What the exercise asks> Give the records again, word for word.

Available data>
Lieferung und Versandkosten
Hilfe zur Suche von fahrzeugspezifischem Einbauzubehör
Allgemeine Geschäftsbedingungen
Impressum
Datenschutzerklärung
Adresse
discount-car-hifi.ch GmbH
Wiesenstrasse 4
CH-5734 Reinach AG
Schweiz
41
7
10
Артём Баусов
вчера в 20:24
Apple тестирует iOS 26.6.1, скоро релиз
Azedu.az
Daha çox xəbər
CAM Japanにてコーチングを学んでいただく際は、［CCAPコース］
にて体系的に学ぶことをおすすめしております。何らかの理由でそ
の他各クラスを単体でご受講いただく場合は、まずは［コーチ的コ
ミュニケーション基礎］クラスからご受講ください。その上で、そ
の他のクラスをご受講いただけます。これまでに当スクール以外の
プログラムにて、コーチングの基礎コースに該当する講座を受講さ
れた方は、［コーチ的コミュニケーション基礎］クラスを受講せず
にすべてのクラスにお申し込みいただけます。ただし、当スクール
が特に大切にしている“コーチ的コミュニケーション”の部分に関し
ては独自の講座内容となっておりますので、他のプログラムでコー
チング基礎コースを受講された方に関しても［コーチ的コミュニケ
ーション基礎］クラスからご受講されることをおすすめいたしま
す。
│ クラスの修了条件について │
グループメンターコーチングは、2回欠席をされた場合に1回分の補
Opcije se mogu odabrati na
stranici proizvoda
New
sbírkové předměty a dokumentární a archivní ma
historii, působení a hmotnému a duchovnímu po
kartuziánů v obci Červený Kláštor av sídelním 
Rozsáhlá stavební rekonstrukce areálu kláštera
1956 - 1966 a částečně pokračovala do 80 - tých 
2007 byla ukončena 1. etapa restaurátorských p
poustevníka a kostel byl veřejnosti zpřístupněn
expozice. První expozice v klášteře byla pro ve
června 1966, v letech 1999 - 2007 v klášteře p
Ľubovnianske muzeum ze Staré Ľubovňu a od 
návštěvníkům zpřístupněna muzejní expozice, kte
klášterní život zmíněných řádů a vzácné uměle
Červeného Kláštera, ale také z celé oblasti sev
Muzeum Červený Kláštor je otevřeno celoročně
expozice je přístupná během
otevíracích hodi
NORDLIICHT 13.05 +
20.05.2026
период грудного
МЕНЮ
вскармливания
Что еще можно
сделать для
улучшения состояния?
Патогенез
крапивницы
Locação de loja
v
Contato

Answer box>
Lieferung und Versandkosten
Hilfe zur Suche von fahrzeugspezifischem Einbauzubehör
Allgemeine Geschäftsbedingungen
Impressum
Datenschutzerklärung
Adresse
discount-car-hifi.ch GmbH
Wiesenstrasse 4
CH-5734 Reinach AG
Schweiz
41
7
10
Артём Баусов
вчера в 20:24
Apple тестирует iOS 26.6.1, скоро релиз
Azedu.az
Daha çox xəbər
CAM Japanにてコーチングを学んでいただく際は、［CCAPコース］
にて体系的に学ぶことをおすすめしております。何らかの理由でそ
の他各クラスを単体でご受講いただく場合は、まずは［コーチ的コ
ミュニケーション基礎］クラスからご受講ください。その上で、そ
の他のクラスをご受講いただけます。これまでに当スクール以外の
プログラムにて、コーチングの基礎コースに該当する講座を受講さ
れた方は、［コーチ的コミュニケーション基礎］クラスを受講せず
にすべてのクラスにお申し込みいただけます。ただし、当スクール
が特に大切にしている“コーチ的コミュニケーション”の部分に関し
ては独自の講座内容となっておりますので、他のプログラムでコー
チング基礎コースを受講された方に関しても［コーチ的コミュニケ
ーション基礎］クラスからご受講されることをおすすめいたしま
す。
│ クラスの修了条件について │
グループメンターコーチングは、2回欠席をされた場合に1回分の補
Opcije se mogu odabrati na
stranici proizvoda
New
sbírkové předměty a dokumentární a archivní ma
historii, působení a hmotnému a duchovnímu po
kartuziánů v obci Červený Kláštor av sídelním 
Rozsáhlá stavební rekonstrukce areálu kláštera
1956 - 1966 a částečně pokračovala do 80 - tých 
2007 byla ukončena 1. etapa restaurátorských p
poustevníka a kostel byl veřejnosti zpřístupněn
expozice. První expozice v klášteře byla pro ve
června 1966, v letech 1999 - 2007 v klášteře p
Ľubovnianske muzeum ze Staré Ľubovňu a od 
návštěvníkům zpřístupněna muzejní expozice, kte
klášterní život zmíněných řádů a vzácné uměle
Červeného Kláštera, ale také z celé oblasti sev
Muzeum Červený Kláštor je otevřeno celoročně
expozice je přístupná během
otevíracích hodi
NORDLIICHT 13.05 +
20.05.2026
период грудного
МЕНЮ
вскармливания
Что еще можно
сделать для
улучшения состояния?
Патогенез
крапивницы
Locação de loja
v
Contato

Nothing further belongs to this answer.